> _TRY IT_
Will you transcribe the entries that follow, exactly and in full?

> _GIVEN RECORDS_
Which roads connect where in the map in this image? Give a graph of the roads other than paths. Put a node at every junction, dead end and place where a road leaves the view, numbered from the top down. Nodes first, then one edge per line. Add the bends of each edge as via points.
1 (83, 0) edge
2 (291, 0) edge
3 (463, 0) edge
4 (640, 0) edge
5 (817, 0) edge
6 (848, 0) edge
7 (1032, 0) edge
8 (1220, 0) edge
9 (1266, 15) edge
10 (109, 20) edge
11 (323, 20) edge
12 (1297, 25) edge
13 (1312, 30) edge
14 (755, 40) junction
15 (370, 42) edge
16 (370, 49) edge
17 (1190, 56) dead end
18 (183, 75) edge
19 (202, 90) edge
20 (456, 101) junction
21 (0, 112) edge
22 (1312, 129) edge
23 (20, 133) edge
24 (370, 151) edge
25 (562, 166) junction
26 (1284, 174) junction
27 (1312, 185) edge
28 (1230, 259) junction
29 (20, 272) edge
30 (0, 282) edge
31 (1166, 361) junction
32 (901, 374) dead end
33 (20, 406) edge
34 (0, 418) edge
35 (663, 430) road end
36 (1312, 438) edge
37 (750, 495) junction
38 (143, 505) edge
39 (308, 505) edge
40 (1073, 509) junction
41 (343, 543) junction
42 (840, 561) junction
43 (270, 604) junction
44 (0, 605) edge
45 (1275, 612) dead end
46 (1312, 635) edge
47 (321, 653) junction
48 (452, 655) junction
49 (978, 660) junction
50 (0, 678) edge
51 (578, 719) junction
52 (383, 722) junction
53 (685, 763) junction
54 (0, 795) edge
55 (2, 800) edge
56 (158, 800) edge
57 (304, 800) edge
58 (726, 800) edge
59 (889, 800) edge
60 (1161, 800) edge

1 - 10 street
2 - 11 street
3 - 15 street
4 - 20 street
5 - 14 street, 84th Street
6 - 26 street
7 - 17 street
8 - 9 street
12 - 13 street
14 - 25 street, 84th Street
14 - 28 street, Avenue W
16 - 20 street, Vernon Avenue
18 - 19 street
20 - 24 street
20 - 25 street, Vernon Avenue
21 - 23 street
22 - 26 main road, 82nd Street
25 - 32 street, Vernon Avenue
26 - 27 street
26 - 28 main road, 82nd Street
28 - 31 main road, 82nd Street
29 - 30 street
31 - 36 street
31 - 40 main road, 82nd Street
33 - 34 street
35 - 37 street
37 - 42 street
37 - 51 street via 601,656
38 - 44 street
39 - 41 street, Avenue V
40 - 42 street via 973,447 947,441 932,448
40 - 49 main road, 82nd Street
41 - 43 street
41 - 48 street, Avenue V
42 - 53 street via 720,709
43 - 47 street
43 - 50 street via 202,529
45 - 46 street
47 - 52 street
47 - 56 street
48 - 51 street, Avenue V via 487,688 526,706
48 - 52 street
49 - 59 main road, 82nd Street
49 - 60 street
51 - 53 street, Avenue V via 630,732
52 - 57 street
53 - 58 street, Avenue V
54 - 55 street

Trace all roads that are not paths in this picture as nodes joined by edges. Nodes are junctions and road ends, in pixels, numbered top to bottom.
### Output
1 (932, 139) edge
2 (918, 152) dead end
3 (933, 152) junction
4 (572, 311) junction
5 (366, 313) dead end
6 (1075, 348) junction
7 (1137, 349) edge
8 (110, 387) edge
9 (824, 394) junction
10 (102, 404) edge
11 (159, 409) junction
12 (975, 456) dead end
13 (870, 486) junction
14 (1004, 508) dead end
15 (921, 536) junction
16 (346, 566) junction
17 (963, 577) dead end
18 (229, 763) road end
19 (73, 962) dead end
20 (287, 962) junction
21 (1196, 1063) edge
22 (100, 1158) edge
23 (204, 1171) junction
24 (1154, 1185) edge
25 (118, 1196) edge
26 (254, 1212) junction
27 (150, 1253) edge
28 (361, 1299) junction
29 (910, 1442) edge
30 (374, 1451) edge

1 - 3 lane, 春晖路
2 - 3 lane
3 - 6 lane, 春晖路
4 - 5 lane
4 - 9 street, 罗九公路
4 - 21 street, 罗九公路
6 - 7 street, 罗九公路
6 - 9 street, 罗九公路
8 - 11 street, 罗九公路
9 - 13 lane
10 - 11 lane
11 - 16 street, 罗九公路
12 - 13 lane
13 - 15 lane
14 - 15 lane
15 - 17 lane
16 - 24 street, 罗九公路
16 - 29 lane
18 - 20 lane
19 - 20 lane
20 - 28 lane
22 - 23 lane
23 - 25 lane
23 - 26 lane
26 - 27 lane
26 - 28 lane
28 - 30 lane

> _EXERCISE RESULT_
Which roads connect where in the map in this image? Give a graph of the roads other than paths. Put a node at every junction, dead end and place where a road leaves the view, numbered from the top down. Nodes first, then one edge per line. Add the bends of each edge as via points.
1 (83, 0) edge
2 (291, 0) edge
3 (463, 0) edge
4 (640, 0) edge
5 (817, 0) edge
6 (848, 0) edge
7 (1032, 0) edge
8 (1220, 0) edge
9 (1266, 15) edge
10 (109, 20) edge
11 (323, 20) edge
12 (1297, 25) edge
13 (1312, 30) edge
14 (755, 40) junction
15 (370, 42) edge
16 (370, 49) edge
17 (1190, 56) dead end
18 (183, 75) edge
19 (202, 90) edge
20 (456, 101) junction
21 (0, 112) edge
22 (1312, 129) edge
23 (20, 133) edge
24 (370, 151) edge
25 (562, 166) junction
26 (1284, 174) junction
27 (1312, 185) edge
28 (1230, 259) junction
29 (20, 272) edge
30 (0, 282) edge
31 (1166, 361) junction
32 (901, 374) dead end
33 (20, 406) edge
34 (0, 418) edge
35 (663, 430) road end
36 (1312, 438) edge
37 (750, 495) junction
38 (143, 505) edge
39 (308, 505) edge
40 (1073, 509) junction
41 (343, 543) junction
42 (840, 561) junction
43 (270, 604) junction
44 (0, 605) edge
45 (1275, 612) dead end
46 (1312, 635) edge
47 (321, 653) junction
48 (452, 655) junction
49 (978, 660) junction
50 (0, 678) edge
51 (578, 719) junction
52 (383, 722) junction
53 (685, 763) junction
54 (0, 795) edge
55 (2, 800) edge
56 (158, 800) edge
57 (304, 800) edge
58 (726, 800) edge
59 (889, 800) edge
60 (1161, 800) edge

1 - 10 street
2 - 11 street
3 - 15 street
4 - 20 street
5 - 14 street, 84th Street
6 - 26 street
7 - 17 street
8 - 9 street
12 - 13 street
14 - 25 street, 84th Street
14 - 28 street, Avenue W
16 - 20 street, Vernon Avenue
18 - 19 street
20 - 24 street
20 - 25 street, Vernon Avenue
21 - 23 street
22 - 26 main road, 82nd Street
25 - 32 street, Vernon Avenue
26 - 27 street
26 - 28 main road, 82nd Street
28 - 31 main road, 82nd Street
29 - 30 street
31 - 36 street
31 - 40 main road, 82nd Street
33 - 34 street
35 - 37 street
37 - 42 street
37 - 51 street via 601,656
38 - 44 street
39 - 41 street, Avenue V
40 - 42 street via 973,447 947,441 932,448
40 - 49 main road, 82nd Street
41 - 43 street
41 - 48 street, Avenue V
42 - 53 street via 720,709
43 - 47 street
43 - 50 street via 202,529
45 - 46 street
47 - 52 street
47 - 56 street
48 - 51 street, Avenue V via 487,688 526,706
48 - 52 street
49 - 59 main road, 82nd Street
49 - 60 street
51 - 53 street, Avenue V via 630,732
52 - 57 street
53 - 58 street, Avenue V
54 - 55 street

Trace all roads that are not paths in this picture as nodes joined by edges. Nodes are junctions and road ends, in pixels, numbered top to bottom.
### Output
1 (932, 139) edge
2 (918, 152) dead end
3 (933, 152) junction
4 (572, 311) junction
5 (366, 313) dead end
6 (1075, 348) junction
7 (1137, 349) edge
8 (110, 387) edge
9 (824, 394) junction
10 (102, 404) edge
11 (159, 409) junction
12 (975, 456) dead end
13 (870, 486) junction
14 (1004, 508) dead end
15 (921, 536) junction
16 (346, 566) junction
17 (963, 577) dead end
18 (229, 763) road end
19 (73, 962) dead end
20 (287, 962) junction
21 (1196, 1063) edge
22 (100, 1158) edge
23 (204, 1171) junction
24 (1154, 1185) edge
25 (118, 1196) edge
26 (254, 1212) junction
27 (150, 1253) edge
28 (361, 1299) junction
29 (910, 1442) edge
30 (374, 1451) edge

1 - 3 lane, 春晖路
2 - 3 lane
3 - 6 lane, 春晖路
4 - 5 lane
4 - 9 street, 罗九公路
4 - 21 street, 罗九公路
6 - 7 street, 罗九公路
6 - 9 street, 罗九公路
8 - 11 street, 罗九公路
9 - 13 lane
10 - 11 lane
11 - 16 street, 罗九公路
12 - 13 lane
13 - 15 lane
14 - 15 lane
15 - 17 lane
16 - 24 street, 罗九公路
16 - 29 lane
18 - 20 lane
19 - 20 lane
20 - 28 lane
22 - 23 lane
23 - 25 lane
23 - 26 lane
26 - 27 lane
26 - 28 lane
28 - 30 lane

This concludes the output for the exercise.